▶ [The problem]:
Which lines below contain the string "Regionale"? Copy each of them.
+++ Extracted entries
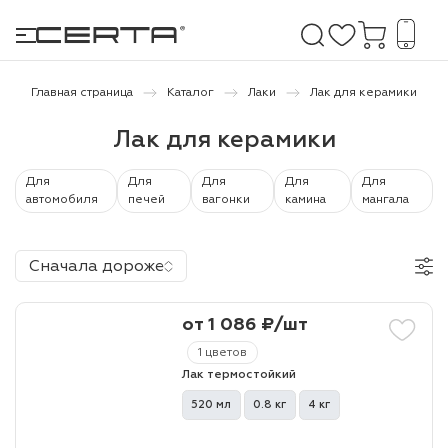
Главная страница
Каталог
Лаки
Лак для керамики
Лак для керамики
е покрытия
Для
Для
Для
Для
Для
дома и дачи
автомобиля
печей
вагонки
камина
мангала
продукция
Сначала дороже
 бетону,
ичу
от 1 086 ₽/шт
о металлу
1 цветов
Лак термостойкий
итки по
520 мл
0.8 кг
4 кг
холодного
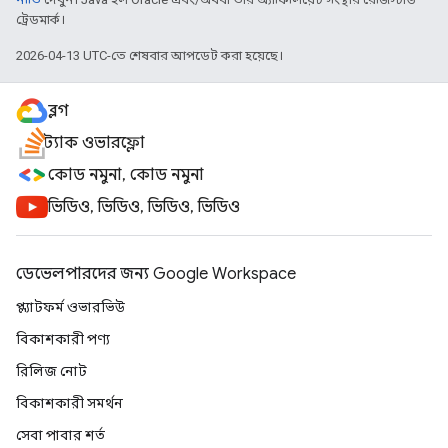
ট্রেডমার্ক।
2026-04-13 UTC-তে শেষবার আপডেট করা হয়েছে।
ব্লগ
স্ট্যাক ওভারফ্লো
কোড নমুনা, কোড নমুনা
ভিডিও, ভিডিও, ভিডিও, ভিডিও
ডেভেলপারদের জন্য Google Workspace
প্ল্যাটফর্ম ওভারভিউ
বিকাশকারী পণ্য
রিলিজ নোট
বিকাশকারী সমর্থন
সেবা পাবার শর্ত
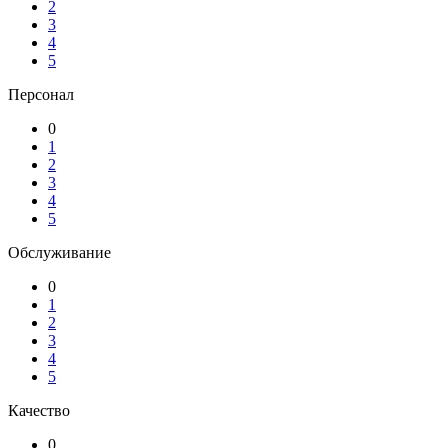
2
3
4
5
Персонал
0
1
2
3
4
5
Обслуживание
0
1
2
3
4
5
Качество
0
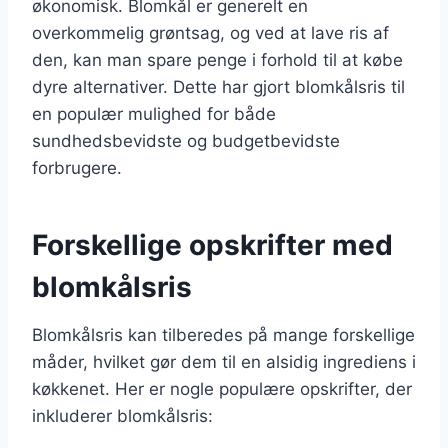
økonomisk. Blomkål er generelt en
overkommelig grøntsag, og ved at lave ris af
den, kan man spare penge i forhold til at købe
dyre alternativer. Dette har gjort blomkålsris til
en populær mulighed for både
sundhedsbevidste og budgetbevidste
forbrugere.
Forskellige opskrifter med
blomkålsris
Blomkålsris kan tilberedes på mange forskellige
måder, hvilket gør dem til en alsidig ingrediens i
køkkenet. Her er nogle populære opskrifter, der
inkluderer blomkålsris:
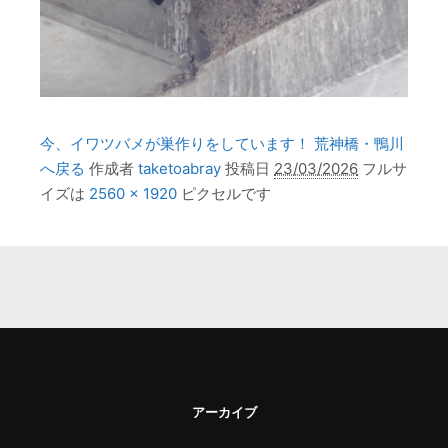
今、イワツバメが巣作りをしています！ 荒神橋・鴨川
へ戻る
作成者
taketoabray
投稿日
23/03/2026
フルサ
イズは
2560 × 1920
ピクセルです
アーカイブ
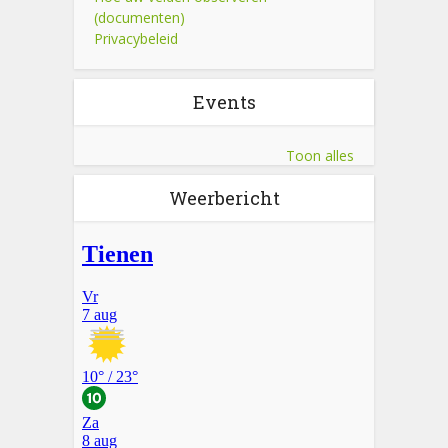
(documenten)
Privacybeleid
Events
Toon alles
Weerbericht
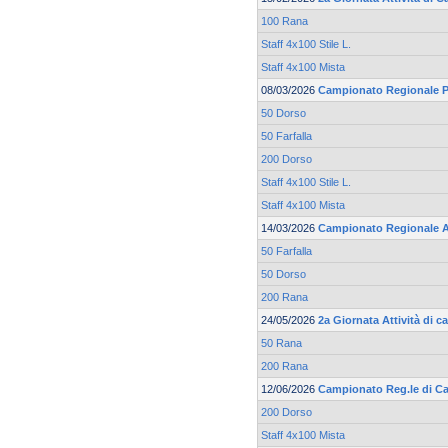
100 Rana
Staff 4x100 Stile L.
Staff 4x100 Mista
08/03/2026
Campionato Regionale Pr
50 Dorso
50 Farfalla
200 Dorso
Staff 4x100 Stile L.
Staff 4x100 Mista
14/03/2026
Campionato Regionale 
50 Farfalla
50 Dorso
200 Rana
24/05/2026
2a Giornata Attività di 
50 Rana
200 Rana
12/06/2026
Campionato Reg.le di Cat
200 Dorso
Staff 4x100 Mista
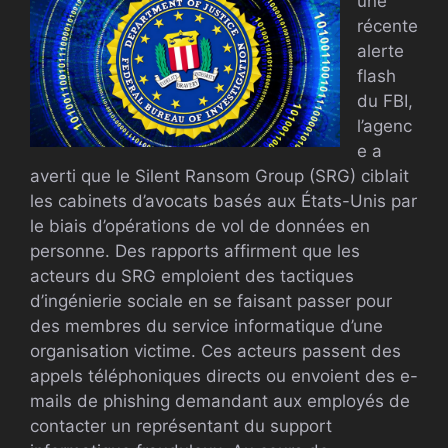
une
récente
alerte
flash
du FBI,
l’agenc
e a
averti que le Silent Ransom Group (SRG) ciblait
les cabinets d’avocats basés aux États-Unis par
le biais d’opérations de vol de données en
personne. Des rapports affirment que les
acteurs du SRG emploient des tactiques
d’ingénierie sociale en se faisant passer pour
des membres du service informatique d’une
organisation victime. Ces acteurs passent des
appels téléphoniques directs ou envoient des e-
mails de phishing demandant aux employés de
contacter un représentant du support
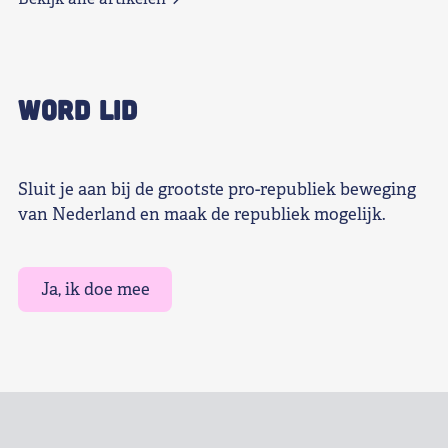
WORD LID
Sluit je aan bij de grootste pro-republiek beweging
van Nederland en maak de republiek mogelijk.
Ja, ik doe mee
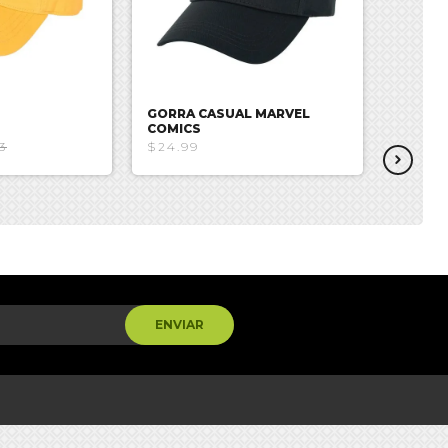
GORRA CASUAL MARVEL
GORRA 
COMICS
3
$24.99
$17.45
ENVIAR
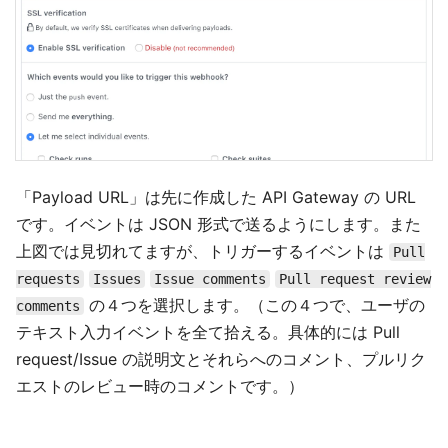
「Payload URL」は先に作成した API Gateway の URL
です。イベントは JSON 形式で送るようにします。また
上図では見切れてますが、トリガーするイベントは
Pull
requests
Issues
Issue comments
Pull request review
の４つを選択します。（この４つで、ユーザの
comments
テキスト入力イベントを全て拾える。具体的には Pull
request/Issue の説明文とそれらへのコメント、プルリク
エストのレビュー時のコメントです。）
++++++
▶ [Completed task]:
Campionato Regionale Pr
Campionato Regionale 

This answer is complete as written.